【夜行バスの旅】バスタ新宿から片道約8時間「ソメイユプロフォン」で徳島市に行ってきた / 日本初の寝台夜行バスでいざ四国へ!
2025年4月21日(月)13時0分 ロケットニュース24
「バスタ新宿」を21時55分に出発したソメイユプロフォンは、翌朝6時にJR徳島駅バスターミナルに到着。というわけで、夜行バスの旅「金沢編」「弘前編」につづいて「徳島編」の始まりである! 観光も仕事も思いっきり楽しんできたぞ〜〜〜!
・ソメイユプロフォンで徳島へ
メチャメチャ狭かったけどよく眠れた。慣れてしまえば、リクライニングよりもフルフラットの方が絶対に楽。耳栓とアイマスクをすれば別にいつもと変わらなかったし。3列シートの真ん中だったので寒さを感じることもなかった。
バスは予定通り、朝6時に徳島駅に到着。天気は晴れ。とりあえず急ぐ必要もないので駅構内へ。
徳島駅は有人改札だった。自動改札機が設置されていないので駅員さんに乗車券を見せる必要がある。有人改札を知らない世代はこの光景に衝撃を受けることだろう。
旅の安全を祈って「無事カエル」を撫でておいた。もしかしたら帰る時に撫でるものなのかもしれない。まあ出発時に撫でても効果はあるだろう。

収集データ:
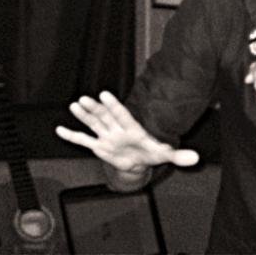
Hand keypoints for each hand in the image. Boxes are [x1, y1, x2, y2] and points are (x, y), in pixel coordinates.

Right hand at [55, 90, 198, 172]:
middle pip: (105, 117)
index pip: (122, 114)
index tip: (106, 94)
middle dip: (95, 108)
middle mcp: (117, 129)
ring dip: (84, 116)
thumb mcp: (165, 154)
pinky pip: (83, 140)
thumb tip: (196, 158)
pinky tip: (59, 129)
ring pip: (93, 123)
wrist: (139, 161)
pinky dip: (72, 136)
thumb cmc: (151, 153)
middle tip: (85, 98)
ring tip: (74, 105)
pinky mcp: (99, 146)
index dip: (114, 105)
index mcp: (132, 128)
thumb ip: (178, 155)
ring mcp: (106, 136)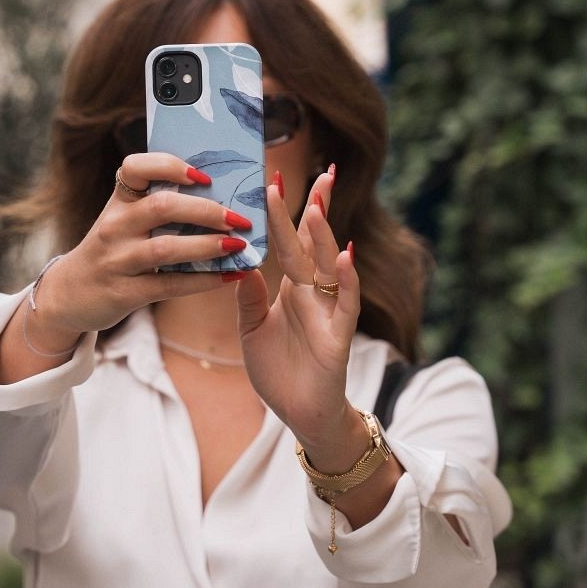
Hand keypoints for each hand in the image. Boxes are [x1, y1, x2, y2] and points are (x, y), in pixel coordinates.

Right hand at [36, 153, 253, 337]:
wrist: (70, 294)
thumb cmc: (113, 248)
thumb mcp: (124, 219)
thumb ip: (159, 203)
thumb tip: (221, 194)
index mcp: (120, 200)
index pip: (136, 167)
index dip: (170, 166)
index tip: (203, 175)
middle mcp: (115, 225)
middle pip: (162, 206)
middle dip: (206, 210)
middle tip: (239, 218)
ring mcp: (117, 259)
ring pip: (166, 247)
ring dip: (207, 245)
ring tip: (238, 246)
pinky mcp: (124, 292)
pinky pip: (169, 284)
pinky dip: (203, 280)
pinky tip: (230, 276)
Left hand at [234, 167, 360, 453]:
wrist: (299, 415)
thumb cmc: (279, 370)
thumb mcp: (251, 329)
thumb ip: (247, 295)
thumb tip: (238, 258)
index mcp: (292, 287)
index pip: (292, 241)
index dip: (286, 212)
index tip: (278, 178)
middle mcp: (313, 293)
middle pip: (315, 243)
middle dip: (318, 208)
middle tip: (322, 172)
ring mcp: (327, 312)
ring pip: (329, 267)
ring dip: (325, 236)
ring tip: (318, 205)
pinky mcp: (337, 337)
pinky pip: (345, 305)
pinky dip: (348, 281)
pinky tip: (347, 257)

*やること*.
1) 夜行バスの記事をもとに、次の問いに答える。
(a) ソメイユプロフォンは何時にバスタ新宿を出発したか。
(b) 到着した朝の天気は何だったか。
(c) 徳島駅では、乗車券を誰に見せる必要があるか。
2) 次の各文が夜行バスの記事と合っているか判断し、根拠となる本文の言葉をそのまま引用して示す。
(a) 徳島駅には自動改札機がある。
(b) 筆者の席は3列シートの真ん中だった。
(c) バスは予定より遅れて徳島駅に着いた。
3) 夜行バスの記事の続きを、本文の最後の文のあとから書いてください。

*回答*.
1)
(a) 21時55分
(b) 晴れ
(c) 駅員さん

2)
(a) いいえ。「自動改札機が設置されていないので駅員さんに乗車券を見せる必要がある。」
(b) はい。「3列シートの真ん中だったので寒さを感じることもなかった。」
(c) いいえ。「バスは予定通り、朝6時に徳島駅に到着。」

3)
徳島といえば「阿波踊り」で有名。駅前の郵便ポストの上には躍動感あふれる「阿波踊りの像」が乗っていた。金沢駅のポストには「郵太郎」、弘前駅のポストには「りんご」が乗っていたが、これらは “ご当地ポスト” と呼ばれるものらしい。勉強になります。
・レンタサイクル
さて、徳島駅前の地下駐輪場では朝6時からレンタサイクルが利用できるそうだ。夜行バスとの相性バッチリである。
案内によると、料金は電動タイプを1日(22時まで)借りて600円。安い。さっそく手続きをして1台レンタルした。いざ出発!
商店街を抜けると「水の都・徳島」のシンボル・新町川が見えてきた。これ以上ないほど爽やかな景色。『ズームイン朝』のタイトルが出てきそうなほど穏やかな朝である。
そして正面に見えるのが、同じく徳島のシンボル的存在・眉山(びざん)だ。「眉のごと雲居に見ゆる阿波の山」と万葉集にも詠まれている。つまり「眉のような形をしている山」ってこと。昔の人は想像力が非常に豊かである。
・銭湯へ
そんなこんなで、まず向かったのは「新町温泉」なる地元の銭湯。朝6時から営業していて入浴料は450円。調べたところ、創業は1950年とのこと。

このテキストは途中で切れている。